Updated 05/02/2012 10:03 AM
By: David Cote - Time Out New York

Linda Lavin could have been on Broadway last year in "Follies," when it transferred from Washington, D.C., or followed "Other Desert Cities" from Lincoln Center to the Great White Way. Instead, the hilarious, acid-tongued star bided her time until Nicky Silver's "The Lyons" moved uptown.

Turns out that Lavin chose wisely.

Playing the ice-cold matriarch Rita Lyons, the actress makes a tidy meal of Silver's black comedy, cutting her husband and children to shreds with tart one-liners or wide-eyed mugging. The bigger audience at the Cort Theatre howls more loudly at Silver's perfectly timed punch lines and the acting in general is sharper and richer.

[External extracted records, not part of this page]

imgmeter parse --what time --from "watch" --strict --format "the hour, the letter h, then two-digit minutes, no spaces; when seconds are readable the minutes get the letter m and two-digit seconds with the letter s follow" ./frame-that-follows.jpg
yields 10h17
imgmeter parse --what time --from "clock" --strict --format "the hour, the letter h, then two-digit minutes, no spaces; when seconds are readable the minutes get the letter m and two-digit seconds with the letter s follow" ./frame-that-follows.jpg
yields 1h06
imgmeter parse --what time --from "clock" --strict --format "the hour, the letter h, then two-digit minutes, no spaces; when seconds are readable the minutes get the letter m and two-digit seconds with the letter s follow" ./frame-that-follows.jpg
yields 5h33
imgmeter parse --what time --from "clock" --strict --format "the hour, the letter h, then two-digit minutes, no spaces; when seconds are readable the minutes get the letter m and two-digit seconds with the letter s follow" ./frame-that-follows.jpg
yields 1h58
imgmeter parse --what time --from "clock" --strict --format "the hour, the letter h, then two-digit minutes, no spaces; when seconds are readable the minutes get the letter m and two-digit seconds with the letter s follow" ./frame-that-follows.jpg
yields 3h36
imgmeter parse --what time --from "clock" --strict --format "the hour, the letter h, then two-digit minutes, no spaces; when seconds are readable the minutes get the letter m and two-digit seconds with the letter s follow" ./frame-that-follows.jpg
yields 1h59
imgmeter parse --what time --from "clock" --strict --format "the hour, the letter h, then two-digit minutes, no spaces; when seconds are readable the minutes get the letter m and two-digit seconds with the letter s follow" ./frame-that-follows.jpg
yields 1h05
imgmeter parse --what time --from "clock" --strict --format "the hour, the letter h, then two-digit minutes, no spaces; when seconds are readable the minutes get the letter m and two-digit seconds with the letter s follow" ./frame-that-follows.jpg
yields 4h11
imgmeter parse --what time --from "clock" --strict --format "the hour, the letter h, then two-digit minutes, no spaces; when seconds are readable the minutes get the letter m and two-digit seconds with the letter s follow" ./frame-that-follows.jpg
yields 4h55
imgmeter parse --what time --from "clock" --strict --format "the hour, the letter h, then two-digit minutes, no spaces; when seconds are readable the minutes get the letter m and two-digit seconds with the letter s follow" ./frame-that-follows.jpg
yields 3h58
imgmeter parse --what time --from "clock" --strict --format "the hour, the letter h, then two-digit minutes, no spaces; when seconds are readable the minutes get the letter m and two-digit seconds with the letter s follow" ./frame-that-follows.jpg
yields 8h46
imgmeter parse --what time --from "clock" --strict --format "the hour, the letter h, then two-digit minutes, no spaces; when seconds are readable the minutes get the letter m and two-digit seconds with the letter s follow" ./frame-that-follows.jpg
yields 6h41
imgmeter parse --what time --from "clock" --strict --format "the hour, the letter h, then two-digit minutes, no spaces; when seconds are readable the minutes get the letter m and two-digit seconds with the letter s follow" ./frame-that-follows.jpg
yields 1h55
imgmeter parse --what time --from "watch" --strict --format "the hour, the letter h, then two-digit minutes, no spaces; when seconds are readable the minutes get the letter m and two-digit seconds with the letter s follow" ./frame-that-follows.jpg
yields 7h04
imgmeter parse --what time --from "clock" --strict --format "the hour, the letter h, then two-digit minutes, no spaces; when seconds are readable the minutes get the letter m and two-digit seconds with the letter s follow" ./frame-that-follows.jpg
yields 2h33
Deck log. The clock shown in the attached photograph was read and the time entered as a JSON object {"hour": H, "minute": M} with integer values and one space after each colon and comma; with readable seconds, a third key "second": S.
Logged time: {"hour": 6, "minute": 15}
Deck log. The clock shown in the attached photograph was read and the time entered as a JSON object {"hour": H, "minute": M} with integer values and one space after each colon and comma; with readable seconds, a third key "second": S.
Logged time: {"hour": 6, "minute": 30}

The Lyons is a tale in which a mother must be incredibly cruel to her children to set them free. It begins and ends in the same hospital room, first where Ben Lyons, played by Dick Latessa, is bitterly wasting away from cancer. The opening hour is a virtuoso scene with the Lyons converging on Ben, tormented by his wife's indifference and his kids' neurotic masochism.

In the second act, we get a deeper glimpse into the emotional dysfunction of son Curtis, played by Michael Esper, and recovering alcoholic Lisa, played by Kate Jennings Grant. After we get Ben’s inevitable death, Rita mops up unfinished business with brutal efficiency.

For all its laugh-out-loud lines, "The Lyons" is not a perfect play, and feels like it's missing a couple more scenes or plot elements to fill out its tragicomic world. So, even though this family is a nasty, needy bunch, I do wish visiting hours had been a little bit longer.